Paolo G. Giarrusso said:
Typical syntactic programming language proofs are as boring as you describe, tho I expect most are not as boring as SML, but isn't that specific to PL/logic/"theory B"?
What is "theory A"? :)
roughly corresponds to ICALP's tracks: https://easychair.org/cfp/ICALP-2020 (although I would call security etc. "Theory C")
I think "semantic" proofs can also be boring, let's say you're proving bisimulation with some super-fancy up-to relation without reference to a PL, can still have thousands of annoying uninsightful cases
@Alexander Gryzlov , If I'm not mistaken, the distinction dates back to the Handbook of Theoretical Computer Science which ships in two volumes:
The Handbook of Theoretical Computer Science provides professionals and students with a comprehensive overview of the main results and developments in this rapidly evolving field. Volume A covers models of computation, complexity theory, data structures, and efficient computation in many recognized subdisciplines of theoretical computer science. Volume B takes up the theory of automata and rewriting systems, the foundations of modern programming languages, and logics for program specification and verification, and presents several studies on the theoretic modeling of advanced information processing.
If someone has an older reference to this distinction (this is from 1994), I'd be happy to know.
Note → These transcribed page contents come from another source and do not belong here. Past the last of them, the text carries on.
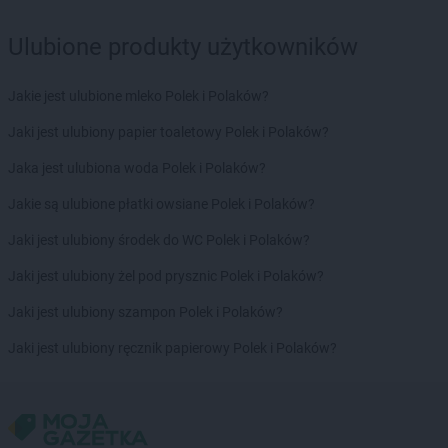
Biedronka
Borek Wielkopolski
Biedronka
Borki
Ulubione produkty użytkowników
Biedronka
Borkowo
Biedronka
Borne Sulinowo
Jakie jest ulubione mleko Polek i Polaków?
Biedronka
Borówiec
Biedronka
Branice
Jaki jest ulubiony papier toaletowy Polek i Polaków?
Biedronka
Braniewo
Jaka jest ulubiona woda Polek i Polaków?
Biedronka
Brańsk
Biedronka
Brenna
Jakie są ulubione płatki owsiane Polek i Polaków?
Biedronka
Brodnica
Jaki jest ulubiony środek do WC Polek i Polaków?
Biedronka
Brusy
Biedronka
Brwinów
Jaki jest ulubiony żel pod prysznic Polek i Polaków?
Biedronka
Brzeg
Jaki jest ulubiony szampon Polek i Polaków?
Biedronka
Brzeg Dolny
Biedronka
Brześć Kujawski
Jaki jest ulubiony ręcznik papierowy Polek i Polaków?
Biedronka
Brzesko
Biedronka
Brzeszcze
Biedronka
Brzeziny
Biedronka
Brzezna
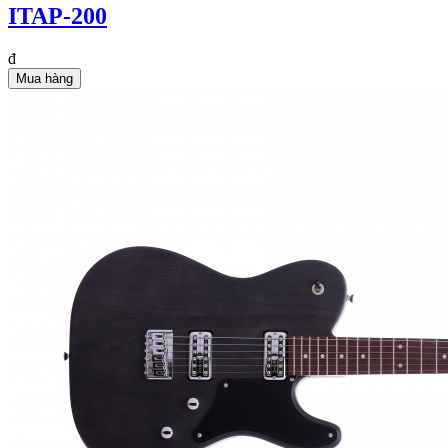
ITAP-200
đ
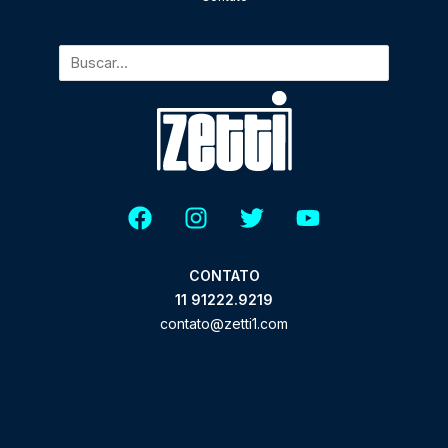
CONTATO
11 91222.9219
contato@zetti1.com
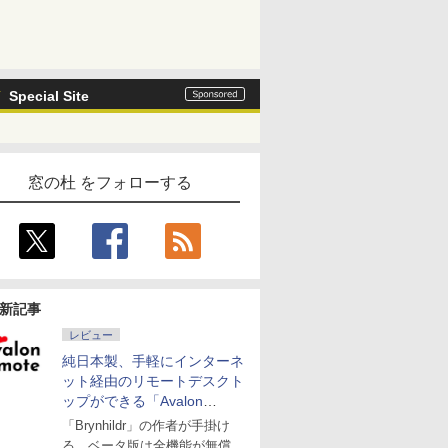
Special Site
窓の杜 をフォローする
新記事
レビュー
純日本製、手軽にインターネ
ット経由のリモートデスクト
ップができる「Avalon
remote」
「Brynhildr」の作者が手掛け
る。ベータ版は全機能が無償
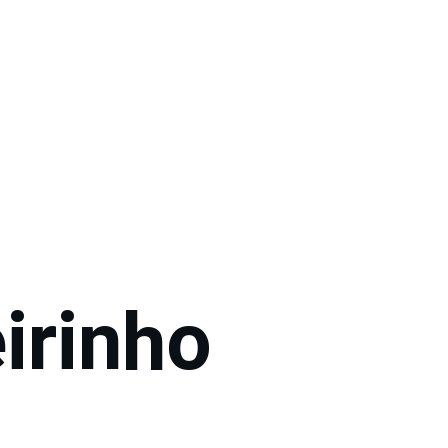
irinho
one distinction in practice seems to be that theory A researchers call what they do "Theoretical Computer Science", but they are not keen to extend this label to theory B (whose researchers in my experience don't insist on or mention much the TCS label). Hence, I recall seeing TCS Stack Exchange moderation removing uses of "interactive proof" for proof assistant topics, since that term is reserved (so the user claimed) for Arthur-Merlin games and the like
Interesting, though I'd have probably placed automata in the complexity camp too
this is a funny perspective on Theory B from a Theory A researcher, very apt title: https://blog.computationalcomplexity.org/2009/03/lets-congradulate-gerard-huet-who.html --- comments are also quite fun I think
This also reminds me of the "Three tribes of programming" article (https://josephg.com/blog/3-tribes/).
I did my PhD in the middle of the creation of the IRIF laboratory, which was the merge of a theory A lab (LIAFA) and a theory B lab (PPS)
there was a clear border materialized by a stair, LIAFA being on the 4th floor and PPS on the 3rd
you could feel the physical border when walking up the stairs :nuclear:
@Karl Palmskog maybe I misspoke, but with “semantics” I wasn’t thinking of bisimulation (or much about operational semantics), but rather denotational semantics or typical logical relations (even ones built on operational semantics), including realizability/saturated sets/parametricity/
@Pierre-Marie Pédrot It feels much more integrated nowadays. Even if the PPS spirit remains there.